The two most prominent candidates are WeChat (in China) and LINE (Japanese subsidiary of Korean Naver). WeChat has the disadvantage of being Chinese – whose Internet companies aren’t much trusted in the West.

WeChat definitely chose the wrong name when it was founded, because it has become so much more than a chat app. Things you can do on WeChat include pay bills, transfer money, split bills in restaurants, call a cab, read news and websites, order food and drinks or any delivery service, book a restaurant table or theater seat, scan product barcodes, send bitcoin, share location, access your brokerage account, donate to charities, configure your dream car, try on clothes (virtually), and, well, finally, chat with your friends. It has hundreds of millions of users in China. Check out this neat summary of WeChat.

LINE is moving in the same the direction. It started out as a chat app with cute icons, but the LINE characters have become so popular that they now have their own merchandize and comic book series. LINE now has an estimated 250 million users in Asia. It is offering official accounts (businesses) which can push messages to their followers based on geolocation. From inside the app, you can access novels and comic books, thousands of LINE games, a payment system, and a LINE timeline feature which is competing directly with Facebook.
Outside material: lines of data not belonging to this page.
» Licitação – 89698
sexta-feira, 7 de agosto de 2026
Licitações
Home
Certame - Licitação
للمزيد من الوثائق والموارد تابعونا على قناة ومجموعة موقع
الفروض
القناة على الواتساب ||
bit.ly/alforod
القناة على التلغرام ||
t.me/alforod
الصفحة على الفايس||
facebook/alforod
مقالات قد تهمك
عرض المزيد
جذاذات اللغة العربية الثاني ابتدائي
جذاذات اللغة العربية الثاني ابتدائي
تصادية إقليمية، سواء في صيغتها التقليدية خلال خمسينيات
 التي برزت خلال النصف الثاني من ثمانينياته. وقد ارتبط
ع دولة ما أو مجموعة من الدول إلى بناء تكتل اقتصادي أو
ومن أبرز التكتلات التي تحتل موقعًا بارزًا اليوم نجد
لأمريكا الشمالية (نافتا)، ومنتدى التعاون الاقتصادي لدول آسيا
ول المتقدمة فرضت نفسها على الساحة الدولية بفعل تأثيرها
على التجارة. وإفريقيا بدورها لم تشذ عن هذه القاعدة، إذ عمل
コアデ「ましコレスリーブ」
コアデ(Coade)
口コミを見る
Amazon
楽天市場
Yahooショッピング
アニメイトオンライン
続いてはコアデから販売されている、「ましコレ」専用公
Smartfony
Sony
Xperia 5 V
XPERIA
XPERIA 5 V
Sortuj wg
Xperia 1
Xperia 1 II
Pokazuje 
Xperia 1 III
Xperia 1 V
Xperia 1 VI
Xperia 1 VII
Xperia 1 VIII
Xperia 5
I am typing this standing in front of the 7-ELEVEN, having just confirmed my flight reservation, paid my electricity bill, made a reservation at my dentist, received a message from the 7-ELEVEN that a second coffee will be 10% off, all the while chatting with my colleague and browsing a website. All on LINE. Now I’m using LINE Pay to pay for my train ticket tomorrow. Since Taipei has city-wide free Wi-Fi, none of this online time is costing me anything. As I walk away from the convenience store, I receive a message from my favorite pizza place: “Come in now and get free chicken wings with your pizza!” I’ve already eaten, so as I get on the bus (also free Wi-Fi here) I start playing a LINE game. I haven’t left the LINE environment once. No other app necessary.
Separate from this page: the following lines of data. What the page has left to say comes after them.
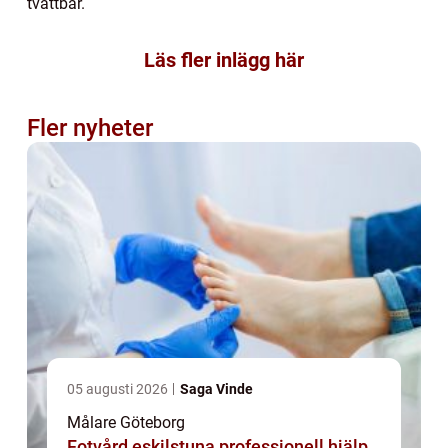
tvättbar.
Läs fler inlägg här
Fler nyheter
05 augusti 2026
Saga Vinde
Målare Göteborg
Fotvård eskilstuna professionell hjälp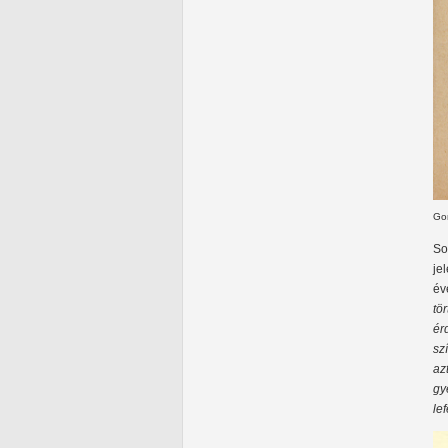
Go
So
je
év
tö
ér
sz
az
gy
le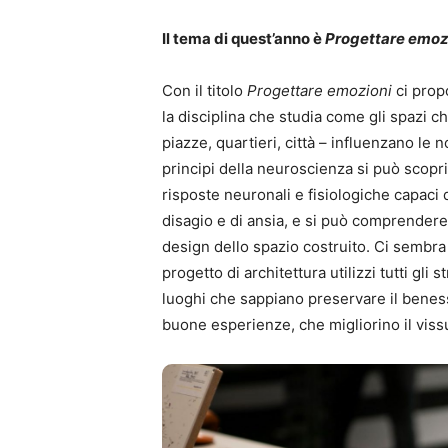
Il tema di quest’anno è
Progettare emoz
Con il titolo
Progettare emozioni
ci prop
la disciplina che studia come gli spazi c
piazze, quartieri, città – influenzano le 
principi della neuroscienza si può scopri
risposte neuronali e fisiologiche capaci d
disagio e di ansia, e si può comprendere 
design dello spazio costruito. Ci sembra
progetto di architettura utilizzi tutti gli
luoghi che sappiano preservare il beness
buone esperienze, che migliorino il viss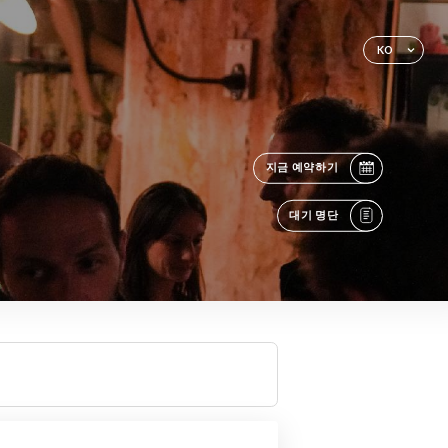
KO
지금 예약하기
대기 명단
You see where this is going? The total integration of all online activities into a single platform. Here are my 3 bold predictions:

  1. In the next 5-10 years, websites and email will become irrelevant as interaction with individuals and companies moves onto ever more diversified chat platforms.
  2. The payment systems offered by these platforms will become dominant currencies and replace many banking processes.
  3. Whoever wins the race will be the world’s most valuable company by 2025.
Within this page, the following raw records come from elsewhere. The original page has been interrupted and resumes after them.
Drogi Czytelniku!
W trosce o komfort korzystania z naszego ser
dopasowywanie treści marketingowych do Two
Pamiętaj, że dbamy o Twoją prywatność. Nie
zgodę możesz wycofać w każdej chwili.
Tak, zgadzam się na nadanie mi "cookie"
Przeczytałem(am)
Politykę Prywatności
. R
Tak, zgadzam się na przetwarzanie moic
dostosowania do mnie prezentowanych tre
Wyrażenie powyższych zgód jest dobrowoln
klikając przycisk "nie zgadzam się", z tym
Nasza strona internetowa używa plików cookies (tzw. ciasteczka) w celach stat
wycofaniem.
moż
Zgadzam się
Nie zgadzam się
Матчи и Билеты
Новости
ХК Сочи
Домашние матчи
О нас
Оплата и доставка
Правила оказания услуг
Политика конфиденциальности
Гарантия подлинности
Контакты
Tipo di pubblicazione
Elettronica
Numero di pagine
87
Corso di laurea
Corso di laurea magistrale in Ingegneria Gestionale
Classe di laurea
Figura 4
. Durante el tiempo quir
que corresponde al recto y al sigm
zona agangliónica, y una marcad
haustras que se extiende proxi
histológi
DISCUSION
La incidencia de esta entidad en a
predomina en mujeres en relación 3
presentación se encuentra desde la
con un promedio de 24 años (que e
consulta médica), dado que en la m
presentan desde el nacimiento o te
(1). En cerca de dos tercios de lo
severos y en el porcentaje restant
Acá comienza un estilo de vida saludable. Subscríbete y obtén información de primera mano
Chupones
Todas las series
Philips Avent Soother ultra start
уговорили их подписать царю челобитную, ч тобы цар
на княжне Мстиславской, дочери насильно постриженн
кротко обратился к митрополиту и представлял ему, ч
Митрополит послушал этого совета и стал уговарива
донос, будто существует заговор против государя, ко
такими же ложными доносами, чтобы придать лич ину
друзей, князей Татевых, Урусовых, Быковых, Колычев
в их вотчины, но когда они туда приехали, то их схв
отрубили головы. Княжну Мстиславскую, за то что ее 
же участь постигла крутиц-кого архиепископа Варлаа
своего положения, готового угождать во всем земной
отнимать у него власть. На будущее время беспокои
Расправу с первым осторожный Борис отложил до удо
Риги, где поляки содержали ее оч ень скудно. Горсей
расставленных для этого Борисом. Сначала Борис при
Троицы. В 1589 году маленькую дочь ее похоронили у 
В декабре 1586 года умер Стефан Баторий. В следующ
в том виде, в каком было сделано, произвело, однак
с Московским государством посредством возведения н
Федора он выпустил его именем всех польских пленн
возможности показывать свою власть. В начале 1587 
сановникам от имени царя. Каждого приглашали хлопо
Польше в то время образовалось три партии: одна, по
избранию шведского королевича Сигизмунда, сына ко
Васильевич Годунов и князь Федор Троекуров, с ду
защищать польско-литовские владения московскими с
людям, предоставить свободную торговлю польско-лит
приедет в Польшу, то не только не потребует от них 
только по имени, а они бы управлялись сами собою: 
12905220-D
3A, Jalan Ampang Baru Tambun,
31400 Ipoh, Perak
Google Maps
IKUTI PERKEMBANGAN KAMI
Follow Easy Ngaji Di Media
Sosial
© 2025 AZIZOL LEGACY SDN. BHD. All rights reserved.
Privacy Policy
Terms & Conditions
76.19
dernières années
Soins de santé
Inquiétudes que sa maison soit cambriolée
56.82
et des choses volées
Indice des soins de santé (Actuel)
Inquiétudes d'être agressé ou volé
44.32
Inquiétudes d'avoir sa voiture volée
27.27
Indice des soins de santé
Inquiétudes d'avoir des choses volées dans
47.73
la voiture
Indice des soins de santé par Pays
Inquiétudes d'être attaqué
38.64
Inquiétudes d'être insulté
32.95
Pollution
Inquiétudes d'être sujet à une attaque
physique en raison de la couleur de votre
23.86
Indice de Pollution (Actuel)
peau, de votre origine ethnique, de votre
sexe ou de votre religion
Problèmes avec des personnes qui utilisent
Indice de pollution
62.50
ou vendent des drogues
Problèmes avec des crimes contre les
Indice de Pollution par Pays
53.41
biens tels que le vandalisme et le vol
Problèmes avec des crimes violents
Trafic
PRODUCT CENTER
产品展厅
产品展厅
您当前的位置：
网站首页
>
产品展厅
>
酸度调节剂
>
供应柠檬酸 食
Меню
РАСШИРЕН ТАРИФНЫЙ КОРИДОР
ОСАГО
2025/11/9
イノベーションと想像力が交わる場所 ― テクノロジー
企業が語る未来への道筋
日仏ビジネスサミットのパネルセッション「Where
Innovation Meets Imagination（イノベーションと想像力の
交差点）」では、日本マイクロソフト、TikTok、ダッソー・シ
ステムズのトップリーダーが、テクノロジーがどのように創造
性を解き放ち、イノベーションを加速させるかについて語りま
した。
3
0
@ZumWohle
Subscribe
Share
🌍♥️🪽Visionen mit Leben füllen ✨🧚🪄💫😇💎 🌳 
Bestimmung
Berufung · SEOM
These are bold predictions but I don’t think they are far-fetched. There are now more LINE games being developed than separate mobile games. Taiwan and Japan have seen the emergence of LINE authors, producing short stories and novels in instalments which are being pushed to you as a chat message. You can pay for them with LINE points. (Watch out Amazon Kindle!). LINE allegedly wants to include auction platforms in the near future. Its virtual currency is gaining ground. Stores will soon allow you to pay in LINE points. EBay and PayPal are on the line here, to name just two.

Am I sure that LINE will win the race? Not at all. I don’t think it will be WeChat, because it allegedly includes software that allows the Chinese government to monitor your phone. But a real threat may come when Facebook wakes up to the fact that WhatsApp and Messenger are being abandoned in droves as people move to more integrated platforms. They may yet challenge the dominance of these upstarts (LINE is only four years old.) But whoever comes out on top, it will be a powerful, integrated platform. Digital marketers will have to adapt quickly.